CeeZh / LLoVi

Official implementation for "A Simple LLM Framework for Long-Range Video Question-Answering"
MIT License
78 stars 4 forks source link

Please provide full narration hyper-parameters #5

Open maximotus opened 2 months ago

maximotus commented 2 months ago

Hi ;)

for comparability reasons, it would be beneficial for the community to have insights into the full hyper-parameter setups. I am especially interested in the LaViLa captioning config to use with your provided fair checkpoint for EgoSchema. In detail, I need the following information:

  1. You say you use nucleus sampling with top_p=0.95 and choose k=5 for having 5 candidates. What temperature do you use?
  2. Besides, I saw you reporting in the paper that you use a temperature=0.0 for the LLMs, but I see in the readme you provide example commands for the summarization task with temperature=1.0. So do you use temperature=1.0 for LLM in summarization task and temperature=0.0 in QA task?

Clearification would be much appreciated! :)

Cheers, Maximotus

CeeZh commented 2 months ago

Hi,

Sorry for the late reply. I was quite overwhelmed these days.

For your question:

  1. You say you use nucleus sampling with top_p=0.95 and choose k=5 for having 5 candidates. What temperature do you use? We used temperature=0.7. Basically, we follow the default haprams setting of LaViLa, except that we change caption-num-return-sequences to 5 to accelerate. [image: image.png]

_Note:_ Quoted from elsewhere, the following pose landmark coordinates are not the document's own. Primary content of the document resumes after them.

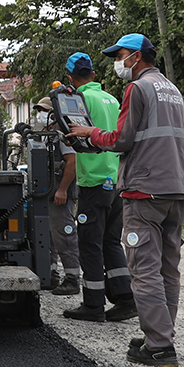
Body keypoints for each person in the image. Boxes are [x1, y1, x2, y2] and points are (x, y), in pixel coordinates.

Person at [69, 34, 184, 367]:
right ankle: (160, 337)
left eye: (119, 55)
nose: (116, 62)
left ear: (136, 57)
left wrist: (86, 133)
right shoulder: (171, 89)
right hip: (176, 187)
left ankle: (160, 347)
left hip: (145, 188)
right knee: (168, 268)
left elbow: (122, 139)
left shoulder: (137, 88)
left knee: (145, 268)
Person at [59, 53, 136, 322]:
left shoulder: (78, 100)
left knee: (89, 243)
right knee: (111, 241)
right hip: (116, 178)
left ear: (70, 77)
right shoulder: (112, 99)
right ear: (92, 74)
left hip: (92, 179)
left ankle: (93, 305)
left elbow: (71, 133)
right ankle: (126, 298)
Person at [31, 95, 81, 296]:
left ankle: (72, 278)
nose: (39, 115)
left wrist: (62, 190)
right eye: (38, 111)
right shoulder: (46, 134)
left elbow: (72, 162)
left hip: (61, 194)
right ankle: (51, 275)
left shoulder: (63, 133)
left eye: (43, 111)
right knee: (49, 236)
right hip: (47, 194)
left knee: (64, 236)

  2. Moreover, in the paper you say that you take the narration with the largest confidence score as the final caption. I assume you mean by that taking the candidate with the lowest perplexity (since LaViLa caption model returns output token ids together with the perplexity values)? Thanks for pointing it out! I double checked our code for captioning, and found that we were actually picking up the caption that has the largest perplexity. While we made fair comparisons in our paper, this is definitely a suboptimal solution.

  3. Besides, I saw you reporting in the paper that you use a temperature=0.0 for the LLMs, but I see in the readme you provide example commands for the summarization task with temperature=1.0. So do you use temperature=1.0 for LLM in summarization task and temperature=0.0 in QA task? Yes, we only use temperature=1.0 in the summarization task because we found it better practically. For QA tasks we use temperature = 0.0.

Thanks for your questions, and good luck with your future research!

On Wed, Apr 24, 2024 at 3:50 AM maximotus @.***> wrote:

Hi ;)

for comparability reasons, it would be beneficial for the community to have insights into the full hyper-parameter setups. I am especially interested in the LaViLa captioning config to use with your provided fair checkpoint for EgoSchema. In detail, I need the following information:

  1. You say you use nucleus sampling with top_p=0.95 and choose k=5 for having 5 candidates. What temperature do you use?
  2. Moreover, in the paper you say that you take the narration with the largest confidence score as the final caption. I assume you mean by that taking the candidate with the lowest perplexity (since LaViLa caption model returns output token ids together with the perplexity values)?
  3. Besides, I saw you reporting in the paper that you use a temperature=0.0 for the LLMs, but I see in the readme you provide example commands for the summarization task with temperature=1.0. So do you use temperature=1.0 for LLM in summarization task and temperature=0.0 in QA task?

Clearification would be much appreciated! :)

Cheers, Maximotus

— Reply to this email directly, view it on GitHub https://github.com/CeeZh/LLoVi/issues/5, or unsubscribe https://github.com/notifications/unsubscribe-auth/AKXZD56IABN5UXGWXKRJQHLY65P35AVCNFSM6AAAAABGWMFHOCVHI2DSMVQWIX3LMV43ASLTON2WKOZSGI3DANRSGQ2TGMI . You are receiving this because you are subscribed to this thread.Message ID: @.***>

maximotus commented 1 month ago

Thank you very much for the provided information, that is very helpful!

May I ask why you do not provide ChatGPT 4 results using your sum + qa pipeline (or have you tested it, and if so, could you share the results)? And I also wonder why you have used ChatGPT 4 for NextQA and IntentQA, but there without your proposed sum + qa pipeline, but just with the qa. Did you also test your sum + qa on these datasets?

More insights would be much appreciated! :)

Cheers, Maximotus

CeeZh commented 1 week ago

Hi Maximotus,

Sorry for the late reply.

I had a simple try on sum+qa using GPT-4 on EgoSchema subset. I did not observe a large improvement from the sum + qa pipeline. This is probably because: 1) hparams such as num_words need to be tuned more, 2) GPT-4 itself is strong enough so prompting does not bring more improvements anymore. Considering that GPT-4 is much more expensive than GPT-3.5 (a lot money to make sum+qa work), we decided to focus more on the GPT-3.5 experiments.

For NextQA, I tried sum + qa but did not get improvement, so I just used the standard prompt. In our latest submission, we reported both GPT-3.5 and GPT-4 results on next-qa. Screenshot 2024-07-08 014007 Hope this information help you.